Sachtleben, 55, got a combined total of 140 months in prison -- 97 months in the child pornography case and a consecutive 43 months in the national security case.

President Barack Obama's administration came under sharp criticism from lawmakers and media rights groups over its probe of the leak, after investigators confiscated phone records of reporters at the Associated Press.

But federal prosecutors said the case underlined the government's determination to hold leakers accountable for spilling secrets.

Sachtleben was charged after investigators traced to his laptop about 30 sexually explicit images and video files of youths generally below the age of 12.

According to prosecutors, Sachtleben "avidly traded in child pornography," using his email accounts to distribute the files to at least 12 other people around the world between September 2011 and his arrest on May 11, 2012.

The national security leak disclosed a CIA operation that disrupted a plot in 2012 by Al-Qaeda's branch in Yemen to detonate a bomb on an airplane bound for the United States.

Sachtleben revealed the information just nine days before his arrest in Carmel, Indiana.

"Defendant Donald John Sachtleben betrayed this nation and the most vulnerable members of our society," an October court filing said.

Sachtleben had worked for the FBI from 1983 until 2008 as a bomb technician and, after his retirement, was hired as a security contractor.

In investigating the leak, authorities obtained two months of phone records of AP reporters and editors at several offices, covering 20 separate phone lines, defense lawyers said.

No reporter was charged in the Sachtleben case or in another investigation of a leak about North Korea.

But rights groups and news outlets have blasted what they called heavy-handed tactics by investigators and warned the administration's tough line could have a chilling effect on journalistic inquiry.

Although Obama had promised openness when he entered office, his administration has pursued an unprecedented crackdown on leaks from government employees, attempting more prosecutions under the 1917 Espionage Act than all previous administrations.

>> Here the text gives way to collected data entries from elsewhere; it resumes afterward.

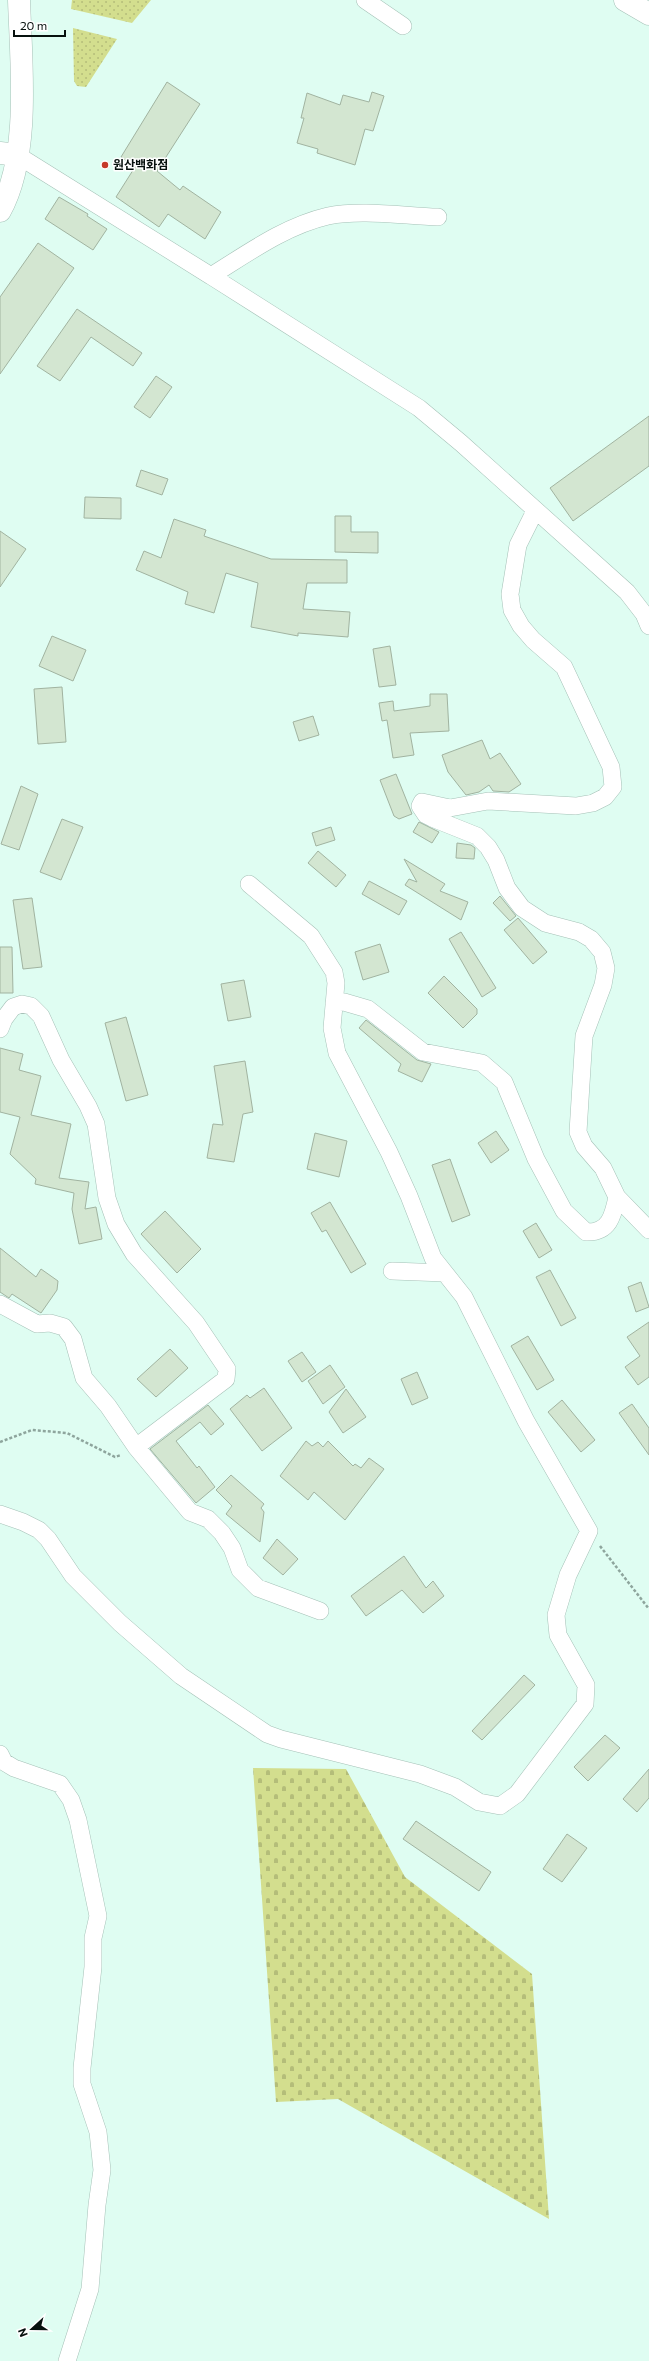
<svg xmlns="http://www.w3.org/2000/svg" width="649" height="2361" viewBox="0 0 649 2361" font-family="Commissioner,'Noto Sans KR',sans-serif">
<defs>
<pattern id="grass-dots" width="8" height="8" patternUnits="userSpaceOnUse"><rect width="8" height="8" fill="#d3de8e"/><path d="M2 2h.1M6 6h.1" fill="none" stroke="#b4bd79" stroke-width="1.8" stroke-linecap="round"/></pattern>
<pattern id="cemetery-stones" width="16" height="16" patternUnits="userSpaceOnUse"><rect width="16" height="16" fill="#d3de8e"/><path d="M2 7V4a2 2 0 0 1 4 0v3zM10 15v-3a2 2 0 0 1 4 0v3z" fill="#b4bd79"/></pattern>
</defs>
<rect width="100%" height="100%" fill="#dffdf2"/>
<path fill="url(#grass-dots)" d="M72 0H151L132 23 71 9Z
M73 28 117 39 86 87 77 86 74 81Z"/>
<path fill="url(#cemetery-stones)" d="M253 1768 346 1769 405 1877 532 1974 549 2219 338 2099 276 2102Z"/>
<path fill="#d3e6d1" stroke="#a1b3a0" d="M167 82 200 104 157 171 180 190 183 186 221 212 205 239 168 214 159 227 116 197 135 167 121 157Z
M372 92 384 96 373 131 365 129 355 165 317 153 318 149 297 143 304 118H301L307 93 340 105 343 95 369 102Z
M59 197 88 214 87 216 107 229 93 250 45 219Z
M38 243 74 268 0 374V297Z
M77 309 142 353 133 366 91 337 60 381 37 366Z
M156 376 172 387 150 418 134 407Z
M649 416V466L573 521 550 488Z
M141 470 168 479 162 495 136 486Z
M85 497 121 498V519L84 518Z
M335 516H351V532H378V553L335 552Z
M174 519 206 530 204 536 271 559 347 560V583H307L303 609 350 612 348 637 298 633V636L251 627 258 583 226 573 214 613 185 604 188 592 136 570 144 551 161 558Z
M0 531 26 549 0 587Z
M52 636 86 650 73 681 39 666Z
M390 646 396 685 379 687 373 649Z
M62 687 66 742 38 744 34 689Z
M430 694H447L449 731 410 733 414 755 393 758 387 720 382 721 379 703 393 701 394 711 430 706Z
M313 716 319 735 299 741 293 722Z
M482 740 490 759 500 753 521 784 509 792 493 791 489 785 479 792 466 795 448 772 442 755Z
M396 774 412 814 399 819 394 816 380 780Z
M21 786 38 794 19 850 1 844Z
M62 819 83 827 61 880 40 872Z
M419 822 439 832 432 843 413 832Z
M331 827 335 840 316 846 312 833Z
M457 843 471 845 475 848 474 859 456 858Z
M318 851 346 875 336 887 308 863Z
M404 859 445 884 440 891 468 902 461 920 405 885 409 879 417 882Z
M369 881 407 901 399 915 362 894Z
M500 896 516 916 510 921 493 903Z
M32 898 42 967 23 969 13 900Z
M518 918 547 952 533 964 504 930Z
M461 932 496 988 482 997 449 939Z
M380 944 389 972 363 980 355 952Z
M0 947H12L13 993H0Z
M444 976 477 1009V1014L463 1028 428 993Z
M244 980 251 1017 228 1021 221 984Z
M126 1017 148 1095 126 1101 105 1023Z
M366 1020 417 1060 431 1064 422 1082 398 1071 401 1064 359 1028Z
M0 1048 23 1054 19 1070 41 1076 31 1115 71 1124 59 1178 89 1182 85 1209 96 1207 102 1239 79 1244 72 1209 74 1193 35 1184 36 1179 10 1154 20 1117 0 1112Z
M245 1061 253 1112 243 1114 234 1162 207 1158 213 1124 223 1125 214 1066Z
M496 1131 509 1150 491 1163 478 1143Z
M315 1133 347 1141 339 1177 307 1169Z
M450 1159 470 1215 452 1222 432 1165Z
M330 1202 366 1264 351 1273 326 1230 322 1232 311 1213Z
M165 1211 201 1249 177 1273 141 1234Z
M536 1223 552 1250 539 1258 523 1231Z
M0 1248 36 1277 41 1269 58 1281 57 1290 41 1313 12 1294 9 1298 0 1292Z
M550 1270 576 1318 561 1326 536 1277Z
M641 1282 649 1307 636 1312 628 1287Z
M649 1322V1377L638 1385 625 1367 640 1356 627 1337Z
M528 1336 554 1380 537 1390 511 1346Z
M170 1349 188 1368 156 1397 137 1379Z
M302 1352 316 1372 302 1382 288 1361Z
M330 1365 345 1387 323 1404 308 1381Z
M417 1372 428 1398 412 1405 401 1379Z
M264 1388 292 1428 262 1451 230 1409 247 1395 250 1398Z
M346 1389 366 1417 343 1433 329 1412Z
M562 1400 595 1440 581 1452 548 1412Z
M632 1404 649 1428V1455L619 1413Z
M208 1405 224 1424 211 1435 200 1422 176 1441 197 1468 199 1466 215 1487 196 1503 150 1449Z
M306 1441 312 1446 318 1442 323 1447 328 1441 353 1466 355 1464 361 1468 369 1458 384 1469 345 1520 314 1492 308 1500 280 1476Z
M231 1475 264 1504 261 1508 264 1512 260 1542 226 1514 232 1506 216 1490Z
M277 1539 298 1559 283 1575 263 1558Z
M404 1556 426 1588 433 1581 444 1596 423 1613 402 1590 366 1616 351 1596Z
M524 1675 535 1685 482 1740 472 1731Z
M605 1735 620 1748 588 1781 574 1767Z
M649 1769V1798L637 1812 623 1799Z
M416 1821 491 1872 479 1891 403 1839Z
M567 1834 587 1848 562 1882 543 1869Z"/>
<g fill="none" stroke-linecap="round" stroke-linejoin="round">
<defs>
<path id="street" d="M365 0 403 26
M17 155 211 276C248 253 285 226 328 216 361 209 404 216 438 217
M211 276 419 408 461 443 627 592 644 614 649 626
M535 511 518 545 510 594 512 610 521 626 533 640 564 667 611 767 613 787 605 797 593 803 576 806 488 801 450 808 422 802 420 806 426 815 432 818 477 836 488 847 496 860 507 888 522 908 545 923 579 932 591 939 602 952 606 968 603 985 584 1036 578 1132 584 1146 603 1168 617 1197 649 1230
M334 1003 344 1002 368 1009 423 1052 482 1063 504 1082 536 1159 564 1211 586 1232C609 1233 613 1216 617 1197
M0 1029 4 1019 13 1007 22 1004 31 1006 41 1016 61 1060 88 1106 96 1124 107 1198 116 1224 134 1254 196 1323 227 1369 226 1379 136 1447 108 1406 84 1378 73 1339 64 1327 50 1323 37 1324 0 1304
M392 1271 445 1273
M136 1447 190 1512 208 1519 222 1533 232 1548 240 1570 258 1588 320 1611
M0 1514 23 1522 39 1530 48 1539 73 1576 120 1623 181 1676 267 1734 281 1739 420 1774 455 1787 479 1802 500 1806 517 1794 585 1704 586 1685 558 1635 556 1615 568 1575 589 1531 526 1421 464 1297 433 1258 409 1196 389 1152 337 1053 332 1028 336 983 334 972 311 936 249 884
M0 1754 4 1762 14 1768 60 1784 71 1800 78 1820 98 1916 93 1938V1967L82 2068V2084L98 2132 102 2170 97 2205 90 2289 67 2361"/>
<path id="secondary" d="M625 0 649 14
M0 153 17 155"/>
<path id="highway" d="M0 211C31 155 21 63 19 0"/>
</defs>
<use href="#street" stroke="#a5c1b7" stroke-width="18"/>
<use href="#secondary" stroke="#a5c1b7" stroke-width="23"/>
<use href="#highway" stroke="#a5c1b7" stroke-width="23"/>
<path stroke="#8ea59d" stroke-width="2.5" stroke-dasharray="3 2" stroke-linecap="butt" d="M0 1442 32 1430 67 1433 115 1457 121 1455
M600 1546 649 1609"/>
<use href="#street" stroke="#fff" stroke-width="17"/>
<use href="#secondary" stroke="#fff" stroke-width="22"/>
<use href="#highway" stroke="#fff" stroke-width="22"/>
</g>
<circle fill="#c6392a" stroke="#fff" stroke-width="1.5" cx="105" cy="165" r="4"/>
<g text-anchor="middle" stroke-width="3" stroke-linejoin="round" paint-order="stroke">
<g font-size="12" font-weight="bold" fill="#07110e" stroke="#fff" text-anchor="start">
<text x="113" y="169">원산백화점</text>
</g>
</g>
<g transform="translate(32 2329) rotate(249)" stroke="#ffffff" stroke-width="3" paint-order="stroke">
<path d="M0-3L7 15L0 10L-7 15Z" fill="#07110e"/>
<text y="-6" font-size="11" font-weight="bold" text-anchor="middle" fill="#07110e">N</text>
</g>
<path d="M14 30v6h51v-6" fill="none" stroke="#07110e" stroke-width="2"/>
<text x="20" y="30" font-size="12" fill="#07110e" stroke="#ffffff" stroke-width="3" paint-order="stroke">20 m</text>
</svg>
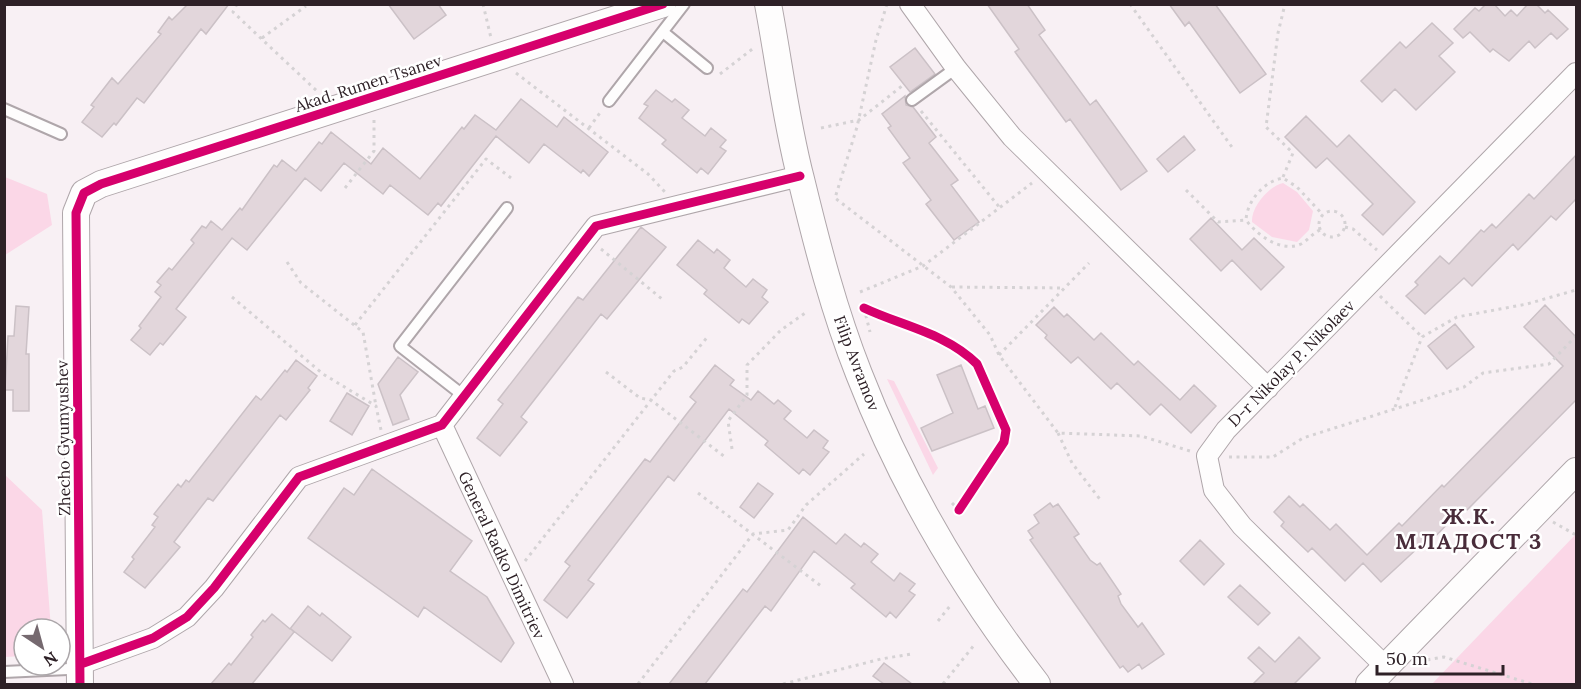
<svg xmlns="http://www.w3.org/2000/svg" width="1581" height="689" viewBox="0 0 1581 689" font-family="Lora,serif">
  <rect width="100%" height="100%" fill="#f8f0f4"/>
  <path fill="#fbd7e7" d="M5,177L47,194L52,225L5,255Z
    M1283,183L1297,192L1313,211L1309,230L1297,242L1272,237L1252,222C1251,207 1269,186 1283,183Z
    M887,379L894,381L938,468L933,475Z
    M4,474L42,510L51,629H24V656L5,657Z
    M1576,534V684H1432Z"/>
  <path fill="#e2d6db" stroke="#cbc1c6" stroke-width="1.5" d="M188,4H229L206,34L201,29L144,103L137,98L116,125L114,123L102,137L82,122L94,107L91,105L112,78L118,84L161,34L158,32L169,17L172,20Z
    M388,4H438L446,15L414,39Z
    M987,4H1027L1045,30L1039,35L1090,105L1096,100L1147,171L1121,190L1070,119L1066,122L1015,52L1019,49Z
    M1169,4H1215L1266,74L1240,93L1189,22L1185,26Z
    M1486,4H1494L1505,16L1511,10L1517,16L1528,4H1536L1545,13L1548,10L1568,29L1557,39L1551,33L1535,48L1529,41L1509,61L1493,49L1490,52L1470,32L1463,38L1454,29L1475,8L1479,11Z
    M1432,23L1453,43L1439,56L1455,72L1416,110L1395,89L1382,102L1361,81L1400,42L1406,48Z
    M915,48L935,74L910,92L890,67Z
    M656,90L672,102L675,99L689,110L682,118L705,136L711,128L726,140L720,147L726,151L708,174L701,168L697,173L662,144L666,140L639,118L648,106L644,104Z
    M905,96L906,105L913,107L936,137L929,143L958,180L951,185L979,222L954,240L926,204L931,200L903,163L910,158L888,128L891,126L882,114Z
    M521,99L557,127L564,117L608,152L589,176L583,170L581,173L544,144L529,163L496,136L441,206L438,203L428,215L390,185L383,194L344,163L321,191L305,178L247,250L232,238L176,309L186,317L163,345L160,343L150,355L131,340L141,328L139,326L161,297L155,292L161,285L157,282L169,268L172,270L194,243L191,240L202,226L206,228L211,221L222,230L240,208L242,210L274,165L277,167L282,160L296,171L319,142L322,144L331,132L371,164L383,148L420,179L462,127L464,129L475,115L496,130Z
    M1306,116L1337,147L1349,135L1415,202L1383,235L1362,215L1373,204L1327,158L1316,168L1285,137Z
    M1184,136L1195,150L1168,172L1157,159Z
    M1576,155V199L1556,220L1551,216L1518,250L1513,244L1472,286L1464,278L1425,314L1406,296L1418,285L1415,282L1440,256L1449,264L1481,230L1484,232L1492,224L1496,228L1529,194L1534,199Z
    M1211,218L1242,250L1254,238L1284,267L1261,290L1232,260L1221,271L1190,239Z
    M641,227L666,247L607,319L601,314L521,417L527,422L500,456L477,438L503,404L498,400L578,297L583,300Z
    M698,240L714,253L717,249L730,260L724,268L746,287L753,279L767,290L762,297L768,302L749,324L742,319L739,323L704,294L707,290L677,265Z
    M1545,305L1576,337V400L1467,510L1464,507L1424,548L1421,545L1381,582L1363,563L1345,581L1312,548L1308,552L1281,526L1284,522L1274,512L1289,496L1300,507L1303,504L1330,530L1336,524L1367,555L1399,523L1402,526L1442,485L1444,487L1563,366L1524,327Z
    M16,306L29,307L26,354H29V411H13V390H5L8,336H14Z
    M1054,307L1064,317L1067,314L1094,340L1101,333L1134,365L1138,361L1180,400L1194,385L1216,406L1191,433L1161,404L1150,415L1117,383L1111,389L1078,357L1071,363L1045,338L1047,335L1036,325Z
    M1455,324L1474,347L1447,369L1428,346Z
    M398,357L418,372L400,395L409,419L393,425L378,384Z
    M296,360L317,376L308,388L310,390L286,420L280,415L213,501L208,498L174,542L180,547L145,588L124,572L134,559L132,557L155,527L152,525L158,517L154,514L178,484L181,487L186,480L189,482L256,396L261,400L285,370L287,372Z
    M715,365L734,380L730,385L751,400L758,391L774,404L778,400L791,411L784,419L807,438L814,430L828,441L823,448L829,452L810,475L803,469L799,474L765,445L768,441L729,409L674,481L668,476L588,580L594,584L567,618L544,600L570,566L565,562L645,459L650,462L685,416L696,402L690,397Z
    M961,365L978,409L985,406L994,428L932,451L921,428L953,413L937,375Z
    M347,393L369,406L352,435L330,421Z
    M372,469L472,541L450,571L487,597L514,643L501,662L424,607L418,617L308,538L344,488L354,495Z
    M758,483L773,494L754,518L740,507Z
    M1050,503L1053,507L1058,504L1079,534L1074,537L1090,560L1097,565L1100,563L1121,594L1118,596L1121,604L1138,627L1142,623L1164,654L1142,669L1139,664L1128,672L1123,666L1120,668L1030,540L1033,538L1028,531L1039,523L1034,515Z
    M803,517L836,544L845,534L861,547L864,543L878,554L871,562L894,581L900,573L915,584L909,591L915,595L896,618L890,612L886,617L851,588L855,584L814,551L771,611L765,606L705,684H669L743,589L747,592Z
    M1200,540L1224,564L1204,585L1180,561Z
    M1240,585L1270,613L1258,625L1228,597Z
    M308,606L320,616L322,613L351,637L332,661L291,629L294,632L252,684H211L229,663L231,665L253,637L251,635L263,620L265,622L272,614L290,629Z
    M1299,637L1320,658L1294,684H1253L1264,673L1248,658L1259,647L1275,662Z
    M884,663L912,684H884L873,676Z"/>
  <g fill="none" stroke-linecap="round" stroke-linejoin="round">
    <g stroke="#afa6aa" stroke-width="14">
      <path id="service" d="M663,32L707,68
        M912,100L956,68
        M609,101L684,4
        M4,109L61,134
        M464,396L400,346L507,208
        M4,672L68,669L78,665"/>
    </g>
    <g stroke="#afa6aa" stroke-width="22">
      <path id="minor" d="M910,4L956,68L1012,137L1268,388
        M442,425L563,684
        M81,664L153,638L187,617L214,588L299,477L442,425L596,226L800,176
        M1386,667L1242,526L1214,490L1207,456L1226,430L1576,73"/>
    </g>
    <g stroke="#afa6aa" stroke-width="28">
      <path id="tertiary" d="M768,4C779,62 786,122 801,179C817,245 834,311 859,374C902,485 965,591 1037,684
        M80,684L76,213L84,193L101,184L663,4
        M1369,684L1576,471"/>
    </g>
    <path stroke="#d5d2d4" stroke-width="3" stroke-dasharray="3 4.5" stroke-linecap="butt" d="M237,4L233,12L319,93
      M483,4L491,38
      M887,4L876,40L857,127L835,198L951,287L990,335L999,355L1058,433L1141,436L1190,451
      M1130,4L1234,150
      M262,38L306,6
      M516,73L648,174L665,192
      M720,74L755,47
      M921,111L1000,208
      M589,128L602,110
      M821,128L859,120L902,86L904,89
      M1283,177L1293,153L1266,127L1278,33L1285,4
      M345,188L374,151V119
      M1186,190L1218,222L1246,220
      M1319 224a13 13 0 1 1 26 0a13 13 0 1 1-26 0Z
      M1345,227L1353,229L1377,250
      M1320,230C1313,233 1308,240 1301,244C1281,253 1257,235 1246,220C1247,201 1264,181 1283,178L1297,187L1323,215
      M601,249L662,299
      M287,262L301,283L363,332L376,406
      M952,287L1064,288
      M860,292L923,266L1032,183
      M1380,296L1422,337
      M232,297L323,374L376,406L381,430
      M864,308L870,332
      M355,325L486,159L511,178
      M999,355L1089,263
      M606,372L640,398L651,400L725,457
      M1395,407L1422,337L1457,317L1527,304L1576,290
      M1058,433L1072,463L1102,502
      M732,449L728,421L747,395V365L781,330L808,311
      M1229,457H1273L1303,438L1464,387L1483,373L1549,364L1576,336
      M698,493L821,586
      M952,503L959,510
      M1553,522L1576,535
      M525,561L674,371L683,367L709,335
      M938,621L950,606
      M1420,661L1444,657L1532,684
      M638,684L753,534L788,530L806,505L864,454
      M783,684L881,659L911,654
      M943,684L975,644"/>
    <use href="#service" stroke="#fefdfd" stroke-width="10"/>
    <use href="#minor" stroke="#fefdfd" stroke-width="20"/>
    <use href="#tertiary" stroke="#fefdfd" stroke-width="26"/>
    <g stroke="#fff" stroke-width="13">
      <path id="cycleway" d="M864,308C902,326 946,333 977,364L1006,430L1004,442L959,510
        M81,664L153,638L187,617L214,588L299,477L442,425L596,226L800,176
        M80,684L76,213L84,193L101,184L663,4"/>
    </g>
    <use href="#cycleway" stroke="#d6006c" stroke-width="9"/>
  </g>
  <g text-anchor="middle" stroke-width="5" stroke-linejoin="round" paint-order="stroke">
    <g font-size="16" fill="#2e2127" stroke="#fff">
      <text transform="translate(368 83) rotate(-18)" y="6">Akad. Rumen Tsanev</text>
      <text transform="translate(857 363) rotate(69)" y="6">Filip Avramov</text>
      <text transform="translate(1291 363) rotate(-45)" y="6">D-r Nikolay P. Nikolaev</text>
      <text transform="translate(63 438) rotate(-91)" y="6">Zhecho Gyumyushev</text>
      <text transform="translate(502 555) rotate(65)" y="6">General Radko Dimitriev</text>
    </g>
    <g font-size="22" font-weight="bold" letter-spacing="1.5" fill="#492c3a" stroke="#fff">
      <text x="1469" y="524">Ж.К.<tspan x="1469" dy="25">МЛАДОСТ 3</tspan></text>
    </g>
  </g>
  <rect width="1581" height="689" fill="none" stroke="#2e2127" stroke-width="12"/>
  <g transform="translate(42 647) rotate(144)"><circle r="28" fill="#ffffff" stroke="#aba6a9" stroke-width="1.5"/>
  <path d="M0-4.5L10 22L0 15L-10 22Z" fill="#75696f"/>
  <text y="-9" font-size="16" font-weight="bold" text-anchor="middle" fill="#2e2127">N</text>
  </g>
  <path d="M1377 665v9h126v-9" fill="none" stroke="#2e2127" stroke-width="3"/>
  <text x="1386" y="665" font-size="18" fill="#2e2127" stroke="#ffffff" stroke-width="4.5" paint-order="stroke">50 m</text>
</svg>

US Army Private Chelsea Manning, sentenced as Bradley in August before changing gender identity, got 35 years in prison for passing a trove of classified documents to the anti-secrecy website WikiLeaks.

John Kiriakou, a former Central Intelligence Agency officer, was charged with leaking secrets after he gave an interview to ABC television describing the use of waterboarding in interrogations of terror suspects under the George W. Bush administration.

He pleaded guilty in 2012 to disclosing the name of a covert CIA officer and was sentenced to two and a half years in prison.

Sachtleben's sentencing also serves as a warning to intelligence leaker Edward Snowden, who has been charged with espionage and condemned for his dramatic disclosures on US electronic surveillance.